[Collected data entries]
╔══

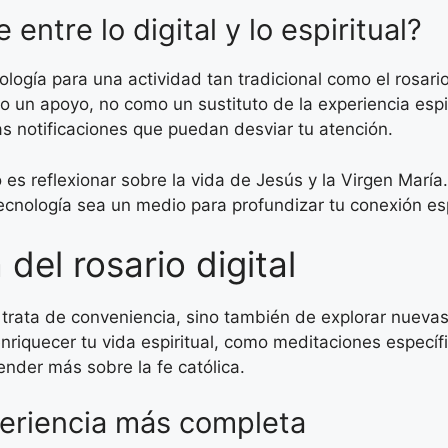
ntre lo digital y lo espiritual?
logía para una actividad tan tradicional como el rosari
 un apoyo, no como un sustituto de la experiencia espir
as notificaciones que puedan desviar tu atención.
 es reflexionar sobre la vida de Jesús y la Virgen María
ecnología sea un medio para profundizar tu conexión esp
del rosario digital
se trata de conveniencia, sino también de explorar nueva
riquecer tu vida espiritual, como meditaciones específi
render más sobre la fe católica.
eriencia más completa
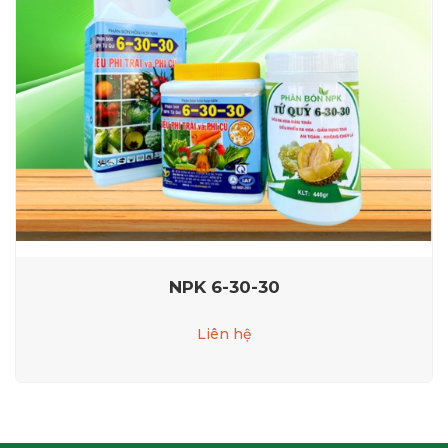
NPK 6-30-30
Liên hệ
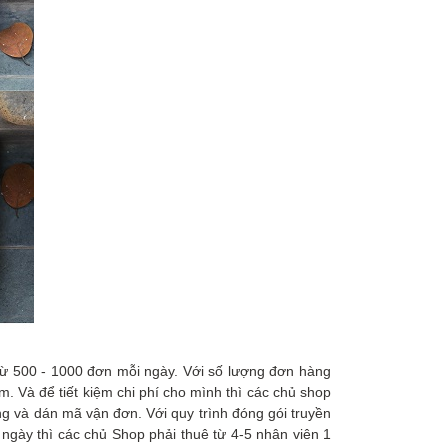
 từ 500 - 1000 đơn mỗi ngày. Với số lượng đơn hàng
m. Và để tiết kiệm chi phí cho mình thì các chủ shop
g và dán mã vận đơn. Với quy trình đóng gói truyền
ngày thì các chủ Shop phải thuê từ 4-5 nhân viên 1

╚══
╔══

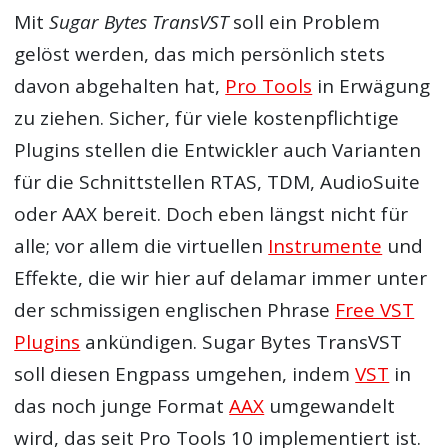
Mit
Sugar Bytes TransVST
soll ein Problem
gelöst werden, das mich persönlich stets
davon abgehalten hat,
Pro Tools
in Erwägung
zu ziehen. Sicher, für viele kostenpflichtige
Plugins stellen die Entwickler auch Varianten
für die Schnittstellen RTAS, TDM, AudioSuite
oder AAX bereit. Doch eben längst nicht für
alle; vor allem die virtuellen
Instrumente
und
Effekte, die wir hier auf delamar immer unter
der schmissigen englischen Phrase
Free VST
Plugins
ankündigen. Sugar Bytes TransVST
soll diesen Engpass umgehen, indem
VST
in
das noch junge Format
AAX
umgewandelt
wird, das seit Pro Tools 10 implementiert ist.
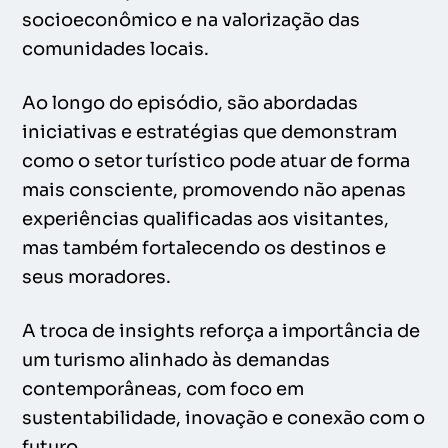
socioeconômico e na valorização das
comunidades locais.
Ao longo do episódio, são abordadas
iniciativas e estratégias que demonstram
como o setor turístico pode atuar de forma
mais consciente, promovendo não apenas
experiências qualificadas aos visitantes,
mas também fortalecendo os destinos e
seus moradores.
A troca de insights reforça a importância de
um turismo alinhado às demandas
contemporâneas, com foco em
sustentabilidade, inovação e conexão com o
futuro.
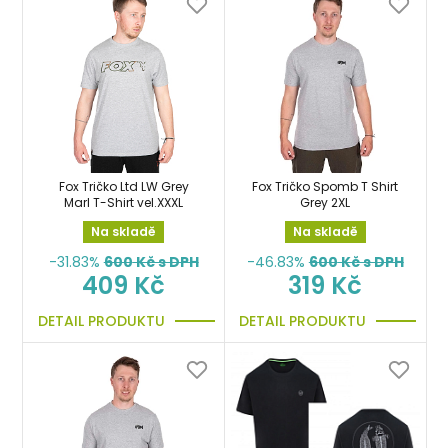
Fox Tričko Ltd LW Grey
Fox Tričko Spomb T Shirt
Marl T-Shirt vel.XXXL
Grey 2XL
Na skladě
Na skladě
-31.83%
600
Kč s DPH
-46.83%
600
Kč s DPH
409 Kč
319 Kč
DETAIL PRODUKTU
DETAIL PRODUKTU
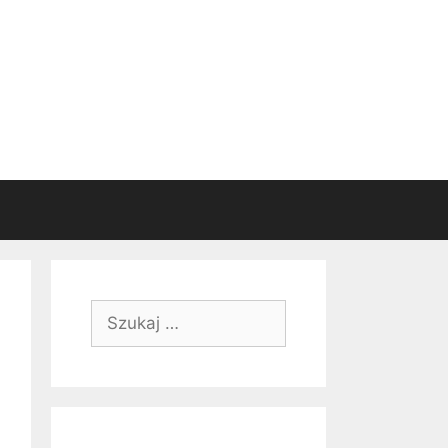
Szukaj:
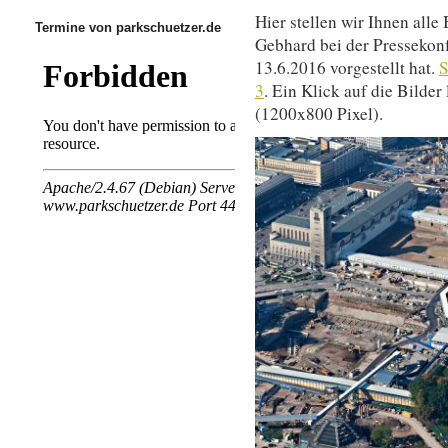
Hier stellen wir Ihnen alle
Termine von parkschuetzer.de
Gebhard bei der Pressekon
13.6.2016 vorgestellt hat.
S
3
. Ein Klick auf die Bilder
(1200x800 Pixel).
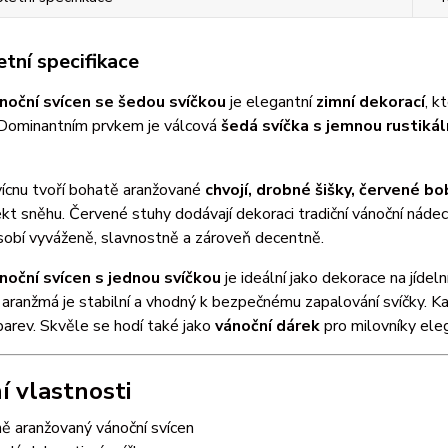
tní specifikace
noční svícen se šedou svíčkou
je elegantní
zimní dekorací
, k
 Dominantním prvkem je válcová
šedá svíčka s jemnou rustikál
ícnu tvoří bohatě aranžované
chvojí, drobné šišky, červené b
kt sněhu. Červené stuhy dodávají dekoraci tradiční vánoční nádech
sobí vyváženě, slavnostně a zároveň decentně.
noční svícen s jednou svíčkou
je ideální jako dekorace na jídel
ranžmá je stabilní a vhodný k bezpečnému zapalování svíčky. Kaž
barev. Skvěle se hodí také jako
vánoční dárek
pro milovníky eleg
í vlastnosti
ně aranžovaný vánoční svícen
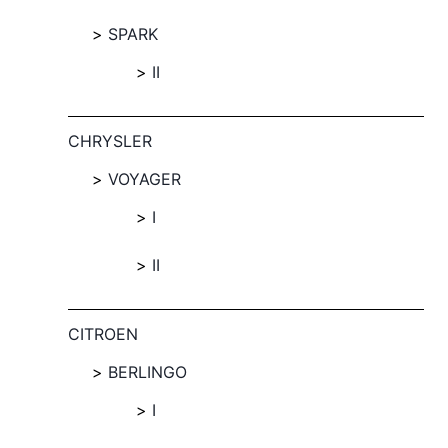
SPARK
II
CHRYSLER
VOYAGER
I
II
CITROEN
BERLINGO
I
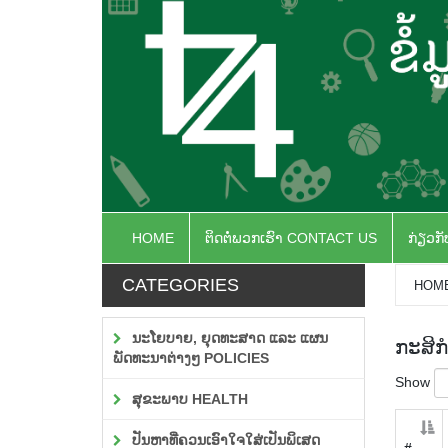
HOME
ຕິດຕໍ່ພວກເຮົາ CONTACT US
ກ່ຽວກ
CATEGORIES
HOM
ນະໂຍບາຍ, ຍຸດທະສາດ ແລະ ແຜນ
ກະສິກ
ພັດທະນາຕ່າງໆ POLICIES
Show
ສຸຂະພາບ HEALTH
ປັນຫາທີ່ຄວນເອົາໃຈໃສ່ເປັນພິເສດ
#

╚══

(YOUR OBJECTIVE)
Word for word, retype the lines in the entries above that run from the one with "riquecer tu vida" through the one with "ngày thì các". Both ends count; pictures do not.

(RESULT)
riquecer tu vida espiritual, como meditaciones específi
render más sobre la fe católica.
eriencia más completa
NPK 6-30-30
Liên hệ
 từ 500 - 1000 đơn mỗi ngày. Với số lượng đơn hàng
m. Và để tiết kiệm chi phí cho mình thì các chủ shop
g và dán mã vận đơn. Với quy trình đóng gói truyền
ngày thì các chủ Shop phải thuê từ 4-5 nhân viên 1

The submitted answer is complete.